#### [PROBLEM STATEMENT]
Each entry that follows needs to be written out exactly, with nothing left out.

============================================================

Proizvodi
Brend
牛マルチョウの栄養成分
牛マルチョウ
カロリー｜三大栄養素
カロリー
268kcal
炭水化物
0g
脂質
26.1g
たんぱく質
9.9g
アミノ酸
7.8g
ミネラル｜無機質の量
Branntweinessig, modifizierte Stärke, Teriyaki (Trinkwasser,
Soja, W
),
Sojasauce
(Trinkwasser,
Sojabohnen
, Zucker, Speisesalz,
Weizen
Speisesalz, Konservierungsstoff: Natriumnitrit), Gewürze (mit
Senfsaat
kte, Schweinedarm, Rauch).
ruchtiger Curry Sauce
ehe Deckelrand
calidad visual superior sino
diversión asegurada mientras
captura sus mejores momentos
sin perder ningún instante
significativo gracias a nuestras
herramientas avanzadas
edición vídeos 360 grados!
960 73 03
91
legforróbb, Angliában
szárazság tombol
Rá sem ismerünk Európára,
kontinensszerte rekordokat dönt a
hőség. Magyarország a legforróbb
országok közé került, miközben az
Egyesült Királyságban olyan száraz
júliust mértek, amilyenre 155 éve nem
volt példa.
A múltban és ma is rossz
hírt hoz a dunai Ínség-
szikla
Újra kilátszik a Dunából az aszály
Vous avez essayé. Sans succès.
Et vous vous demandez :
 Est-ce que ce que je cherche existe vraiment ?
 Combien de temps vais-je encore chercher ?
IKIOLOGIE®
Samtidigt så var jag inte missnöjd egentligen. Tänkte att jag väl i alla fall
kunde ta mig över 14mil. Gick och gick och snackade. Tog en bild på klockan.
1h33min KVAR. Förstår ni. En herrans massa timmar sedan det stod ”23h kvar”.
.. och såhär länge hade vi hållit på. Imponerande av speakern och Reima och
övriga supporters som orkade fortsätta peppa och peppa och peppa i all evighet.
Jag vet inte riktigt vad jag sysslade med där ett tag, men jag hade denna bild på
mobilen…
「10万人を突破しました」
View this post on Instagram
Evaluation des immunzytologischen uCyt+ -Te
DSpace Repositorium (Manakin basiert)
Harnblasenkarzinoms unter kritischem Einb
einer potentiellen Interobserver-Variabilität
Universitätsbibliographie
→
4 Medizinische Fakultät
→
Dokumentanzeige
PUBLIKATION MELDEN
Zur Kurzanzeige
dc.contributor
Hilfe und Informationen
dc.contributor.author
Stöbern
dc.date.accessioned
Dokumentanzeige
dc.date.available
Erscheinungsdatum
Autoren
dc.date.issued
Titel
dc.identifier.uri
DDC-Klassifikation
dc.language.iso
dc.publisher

============================================================

#### [RESULT FOR THIS TASK]
Proizvodi
Brend
牛マルチョウの栄養成分
牛マルチョウ
カロリー｜三大栄養素
カロリー
268kcal
炭水化物
0g
脂質
26.1g
たんぱく質
9.9g
アミノ酸
7.8g
ミネラル｜無機質の量
Branntweinessig, modifizierte Stärke, Teriyaki (Trinkwasser,
Soja, W
),
Sojasauce
(Trinkwasser,
Sojabohnen
, Zucker, Speisesalz,
Weizen
Speisesalz, Konservierungsstoff: Natriumnitrit), Gewürze (mit
Senfsaat
kte, Schweinedarm, Rauch).
ruchtiger Curry Sauce
ehe Deckelrand
calidad visual superior sino
diversión asegurada mientras
captura sus mejores momentos
sin perder ningún instante
significativo gracias a nuestras
herramientas avanzadas
edición vídeos 360 grados!
960 73 03
91
legforróbb, Angliában
szárazság tombol
Rá sem ismerünk Európára,
kontinensszerte rekordokat dönt a
hőség. Magyarország a legforróbb
országok közé került, miközben az
Egyesült Királyságban olyan száraz
júliust mértek, amilyenre 155 éve nem
volt példa.
A múltban és ma is rossz
hírt hoz a dunai Ínség-
szikla
Újra kilátszik a Dunából az aszály
Vous avez essayé. Sans succès.
Et vous vous demandez :
 Est-ce que ce que je cherche existe vraiment ?
 Combien de temps vais-je encore chercher ?
IKIOLOGIE®
Samtidigt så var jag inte missnöjd egentligen. Tänkte att jag väl i alla fall
kunde ta mig över 14mil. Gick och gick och snackade. Tog en bild på klockan.
1h33min KVAR. Förstår ni. En herrans massa timmar sedan det stod ”23h kvar”.
.. och såhär länge hade vi hållit på. Imponerande av speakern och Reima och
övriga supporters som orkade fortsätta peppa och peppa och peppa i all evighet.
Jag vet inte riktigt vad jag sysslade med där ett tag, men jag hade denna bild på
mobilen…
「10万人を突破しました」
View this post on Instagram
Evaluation des immunzytologischen uCyt+ -Te
DSpace Repositorium (Manakin basiert)
Harnblasenkarzinoms unter kritischem Einb
einer potentiellen Interobserver-Variabilität
Universitätsbibliographie
→
4 Medizinische Fakultät
→
Dokumentanzeige
PUBLIKATION MELDEN
Zur Kurzanzeige
dc.contributor
Hilfe und Informationen
dc.contributor.author
Stöbern
dc.date.accessioned
Dokumentanzeige
dc.date.available
Erscheinungsdatum
Autoren
dc.date.issued
Titel
dc.identifier.uri
DDC-Klassifikation
dc.language.iso
dc.publisher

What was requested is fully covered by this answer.